The way NFL Films told a story was as cinematic as they come. They were scored with lush, beautiful, orchestral music — it was a blue collar man’s night at the symphony. We might not be able to attend Carnegie Hall concertos, but the wonders we heard watching a perfect spiral or a grueling battle in the trenches, were just as stirring.
Of course, we couldn’t think of the classic NFL Films specials without the “Voice of God” himself, John Facenda, a Philly sportscaster, who’s boomingly authoritative yet grandfatherly tone was as compelling as the music and the images NFL FIlms captured. Phrases like “the frozen tundra” were never uttered so eloquently.

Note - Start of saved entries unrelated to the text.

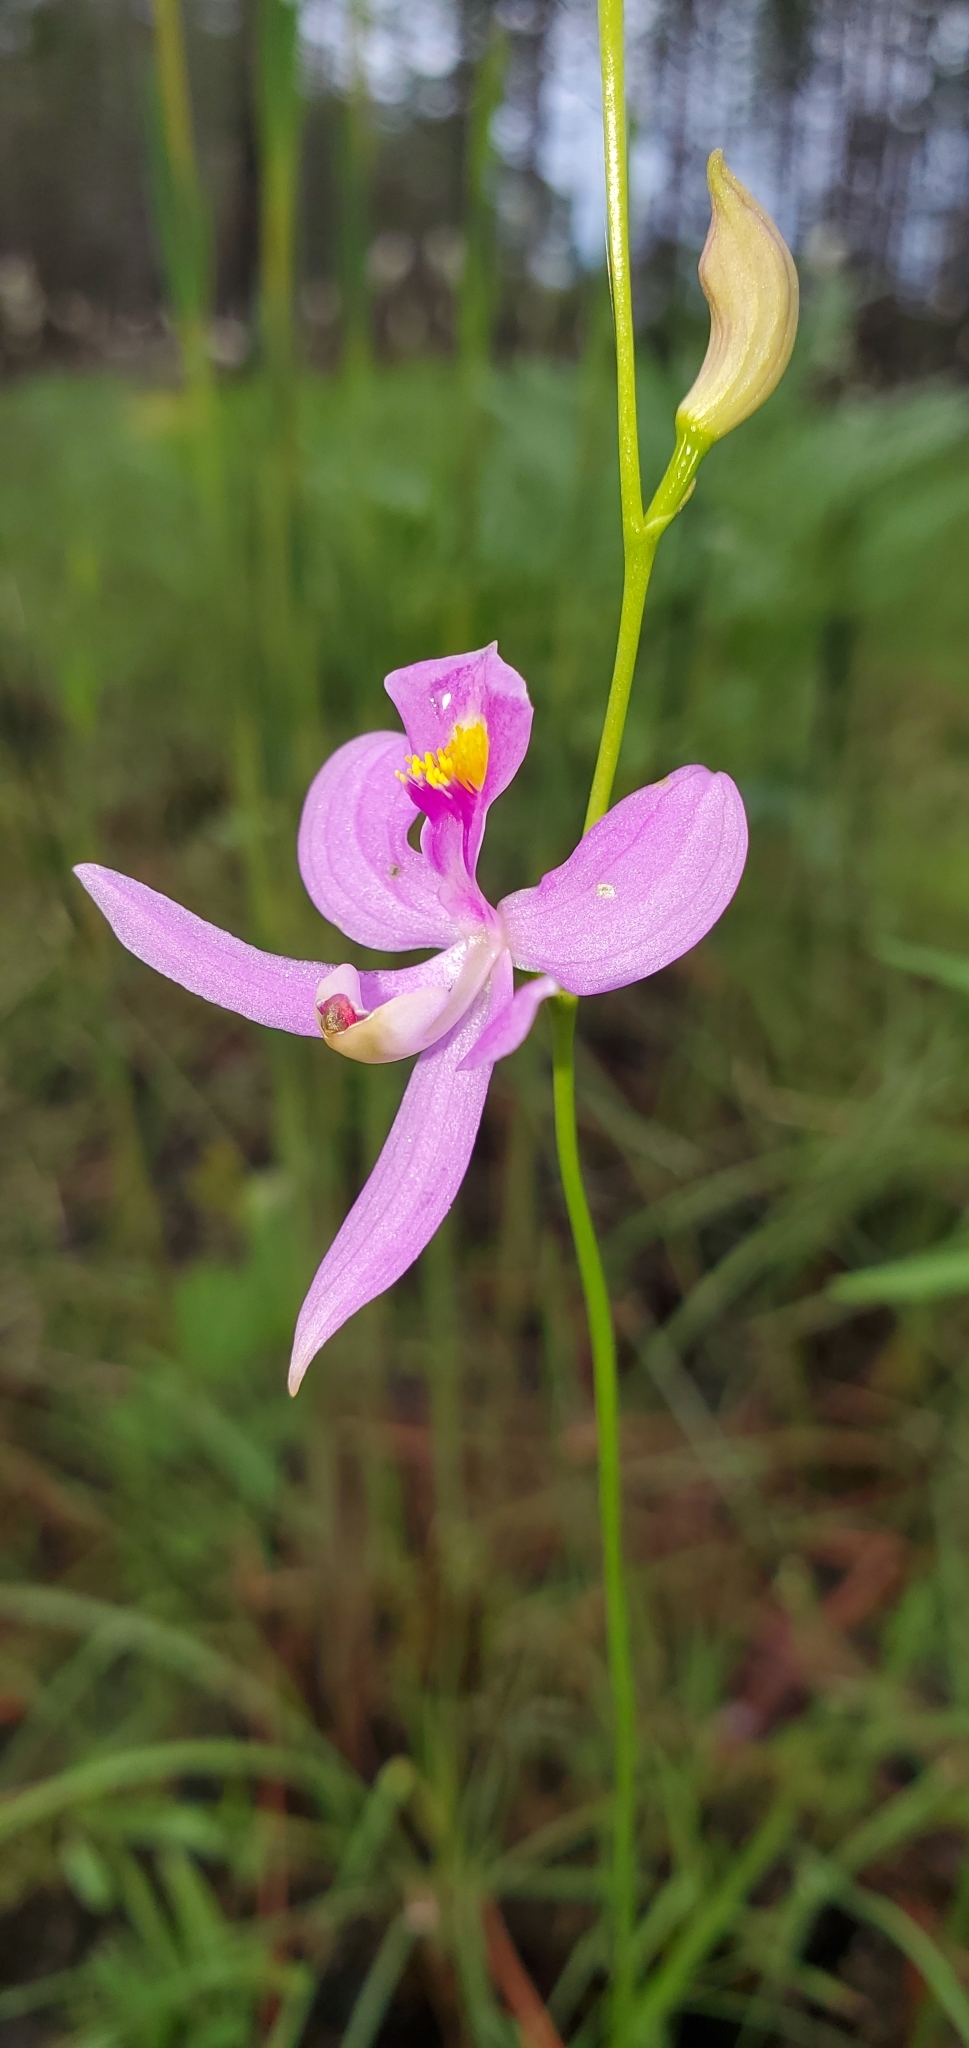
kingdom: Plantae
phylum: Tracheophyta
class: Liliopsida
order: Asparagales
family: Orchidaceae
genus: Calopogon
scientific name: Calopogon pallidus
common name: Pale grasspink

But Sabol’s contribution to the pop culture world wasn’t just those classic, grainy retellings of Bart Starr, “The Catch” and The Steel Curtain. No, Sabol and his team were the men behind all the Superbowl videos, influenced every network’s highlight reel, inspired ESPN’s compelling documentaries and most recently developed and created one of the most fascinating “reality” series in HBO’s Hard Knocks.
http://youtu.be/n5fMBkLTM48
Yet, I have to go back to Colin Cowherd’s thoughts about how Sabol’s NFL Films were every young man’s introduction to football. For me, Sabol’s influence on my insatiable love for football was second only to my dad’s — and often the two would cross paths. Every weekday on ESPN in the late 80s/early 90s, seeing Sabol in front of a green screen talking giving his closing speech on what the audience had just seen, meant that pro wrestling was coming on soon. Soon, I stopped turning the channel to ESPN at 3:59 so I could watch reruns of World Class, the USWA and AWA. I started tuning in earlier, learning about the exploits of Franco Harris and Terry Bradshaw or re-watching my Giants glorious march to the Superbowl against The Broncos. I learned so much history from Sabol’s films.
And then there was the times my dad’s football fanaticism would be bolstered by Sabol’s films. Every Christmas Eve, ESPN would rerun highlight shows from NFL Films whether they be bloopers or “best of” packages. After we wrapped our presents, we’d be glued to the TV watching the NFL Films marathon; with my dad giving historic context to every segment.
So when we watch an NFL highlight package this week, let’s think of the legendary Steve Sabol. The man who brought the warriors of the frozen tundra from the ink of our local newspaper to the forefront of American pop culture, helping take this blue collar sport to the heights of commercial and popularity superiority overall all American sports and the man who helped young, wide-eyed boys like myself fall in love with the sport of football.